Best Practices & Takeaways
Ensuring a successful start-of-care in home health involves balancing speed, thoroughness, and compliance. Here are some best-practice principles emphasized by our team and CMS:
Act quickly but don’t rush documentation. Begin care promptly (ideally within 48 hours), but also gather all needed data. An incomplete SOC assessment can cause rework or even jeopardize compliance. For instance, failing to document the patient’s homebound reasons or including an ambiguous care plan can lead to Medicare claim denials. Build time for QA review of the SOC paperwork (OASIS & POC) before finalizing it.
Clear, thorough documentation from day one. The SOC is the foundation for the entire episode. Document the patient’s baseline status and needs clearly. This not only informs the plan of care but also guards against scrutiny in audits. (CMS specifically cites insufficient documentation as the top denial reason, so details matter.) Include supporting info like the face-to-face encounter note and any advanced directives with the referral or in the record so that everything is on file.
Strong physician communication. Early and ongoing communication with the physician is key. At intake, clarify which doctor is the primary for home health, and ensure they’re on board to sign orders. Clarify any ambiguous orders (e.g., if the referral says “nursing eval” but therapy might also be needed). During SOC, if you find new issues (say, a medication discrepancy), call the doctor to reconcile it immediately or get new orders. Timely verbal orders followed by written signatures keep care moving without delay.

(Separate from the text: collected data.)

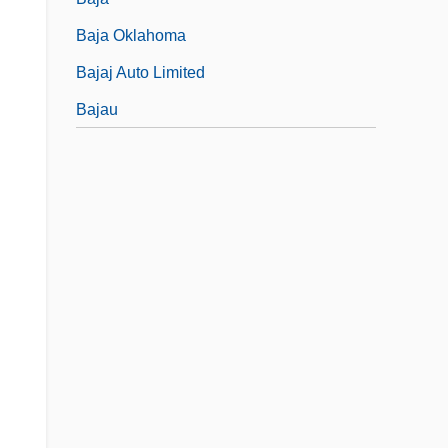
Baja Oklahoma
Bajaj Auto Limited
Bajau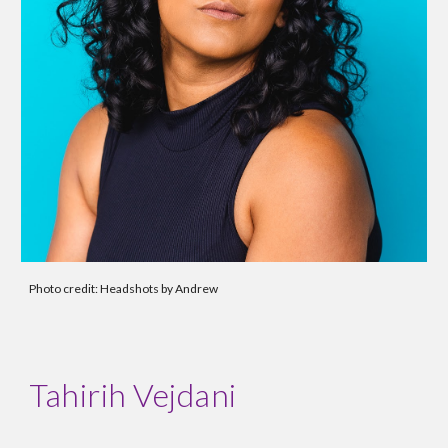
Photo credit: Headshots by Andrew
Tahirih Vejdani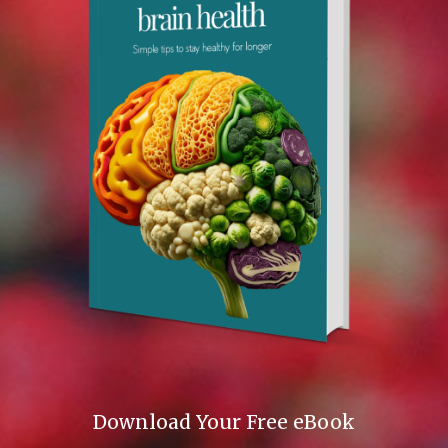
Download Your Free eBook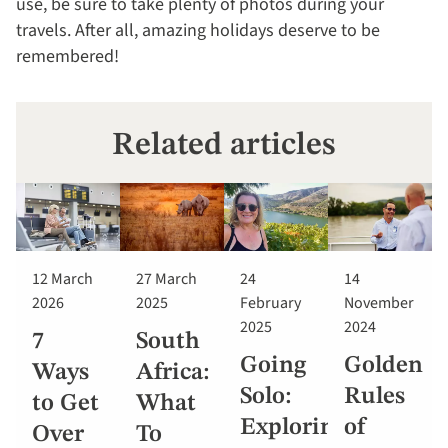
use, be sure to take plenty of photos during your
travels. After all, amazing holidays deserve to be
remembered!
Related articles
12 March
27 March
24
14
2026
2025
February
November
2025
2024
7
South
Going
Golden
Ways
Africa:
Solo:
Rules
to Get
What
Exploring
of
Over
To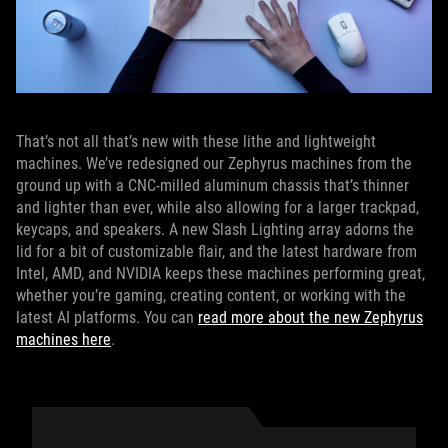
That’s not all that’s new with these lithe and lightweight
machines. We’ve redesigned our Zephyrus machines from the
ground up with a CNC-milled aluminum chassis that’s thinner
and lighter than ever, while also allowing for a larger trackpad,
keycaps, and speakers. A new Slash Lighting array adorns the
lid for a bit of customizable flair, and the latest hardware from
Intel, AMD, and NVIDIA keeps these machines performing great,
whether you’re gaming, creating content, or working with the
latest AI platforms. You can
read more about the new Zephyrus
machines here
.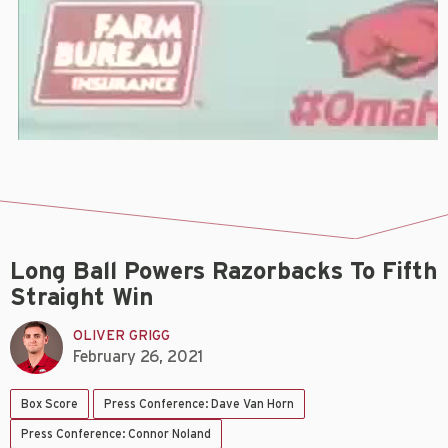
Long Ball Powers Razorbacks To Fifth
Straight Win
OLIVER GRIGG
February 26, 2021
Box Score
Press Conference: Dave Van Horn
Press Conference: Connor Noland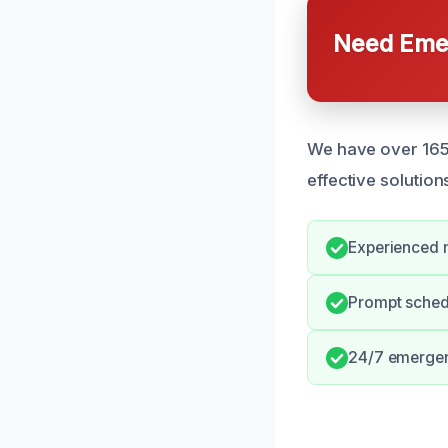
Need Emer
We have over 165 
effective solution
Experienced m
Prompt schedu
24/7 emergenc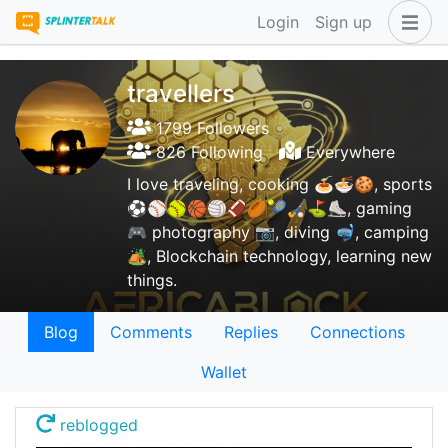
Login
Sign up
travellers
1799 Followers
826 Following
Everywhere
I love traveling, cooking 🍝🍜🍪, sports
⚽⚾🥎🏀🏐🏈🏉🎾🏑⛳⛸️, gaming
🎮 photography 📷, diving 🤿, camping
🏕️, Blockchain technology, learning new
things.
Blog
Comments
Replies
Connections
Wallet
reblogged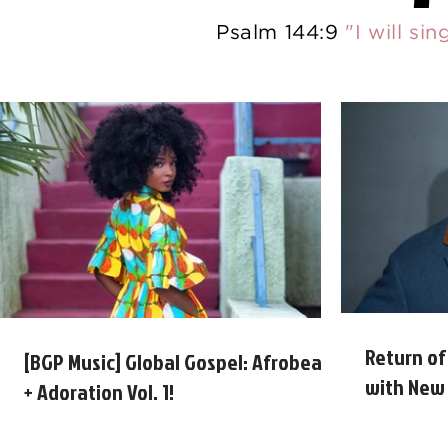
Psalm 144:9
"I will si
Return of
[BGP Music] Global Gospel: Afrobeats
with New 
+ Adoration Vol. 1!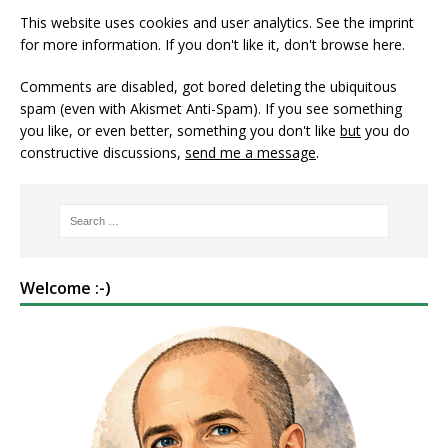
This website uses cookies and user analytics. See
the imprint
for more information. If you don't like it, don't browse here.
Comments are disabled, got bored deleting the ubiquitous
spam (even with Akismet Anti-Spam). If you see something
you like, or even better, something you don't like
but
you do
constructive discussions,
send me a message
.
Welcome :-)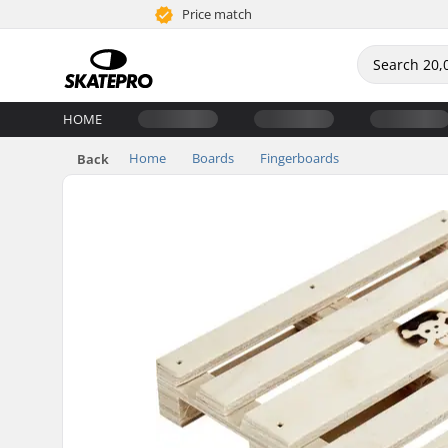
Price match
HOME
Home
Boards
Fingerboards
Back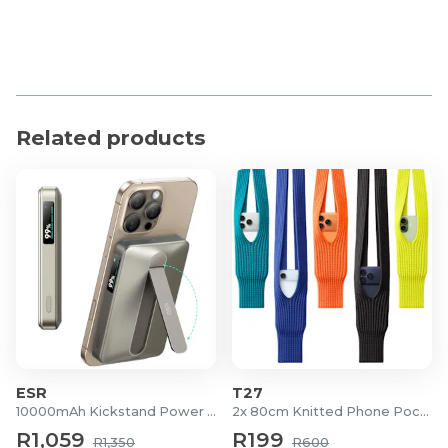
Related products
ESR
T27
10000mAh Kickstand Power Bank
2x 80cm Knitted Phone Pockets
R1,059
R199
R1,350
R600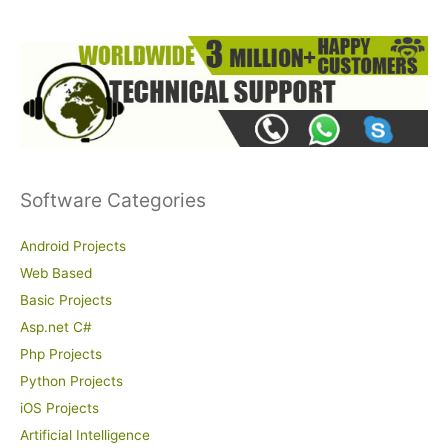
:
Software Categories
Android Projects
Web Based
Basic Projects
Asp.net C#
Php Projects
Python Projects
iOS Projects
Artificial Intelligence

Robust intake processes to avoid downstream issues. A lot of later headaches (e.g. billing rejections, missed visits) can be traced to intake missteps. Validate insurance and authorization requirements at intake so you don’t provide services that aren’t covered. Confirm the referral is complete – if something like vital documentation (e.g. face-to-face note) is missing, chase it early. As one of our discussions highlighted, “garbage in, garbage out” – invest time upfront to get accurate data into the system, which makes scheduling, billing, and care smoother later.
Use integrated systems to reduce duplicate work. Ideally, your software should pull data from OASIS to pre-fill the Plan of Care, and carry forward key info to recertifications. This prevents omissions and saves time. Our team identified that when systems don’t carry forward POC addendum changes to the next OASIS, nurses must manually re-enter those changes at recert, increasing workload and risk of errors. Aim to configure systems or processes such that critical updates (like new orders, changed goals) are flagged for inclusion in the next assessment.
Monitor deadlines and follow-up tasks. Once the SOC is done, the clock doesn’t stop. Ensure OASIS is submitted within 30 days (sooner is better) and verify it was accepted. Track that the signed POC comes back from the physician – agencies can’t bill without it. Also, set reminders for recertification near day 60 and any ancillary deadlines (e.g., specific payer forms). One internal tip: using a “dashboard” or tickler system to flag unsigned orders or upcoming recerts can help staff stay ahead of compliance tasks.
By understanding the intake → SOC → OASIS → POC sequence and the rationale behind each piece, non-clinical team members can better support clinicians and patients. For example, support staff might help chase down a missing face-to-face note or ensure a faxed order gets logged correctly – knowing that these pieces are not just paperwork, but pivotal for patient care and legal compliance.
Skilled home health is a complex, federally regulated service – unlike private home care, it involves mandatory assessments (OASIS), physician-directed plans (CMS-485), and strict timing rules. But with solid processes and teamwork at intake and start of care, agencies can set the stage for successful outcomes. The goal is to admit patients efficiently, with all the right boxes checked, so the clinical team can focus on delivering care and helping patients recover.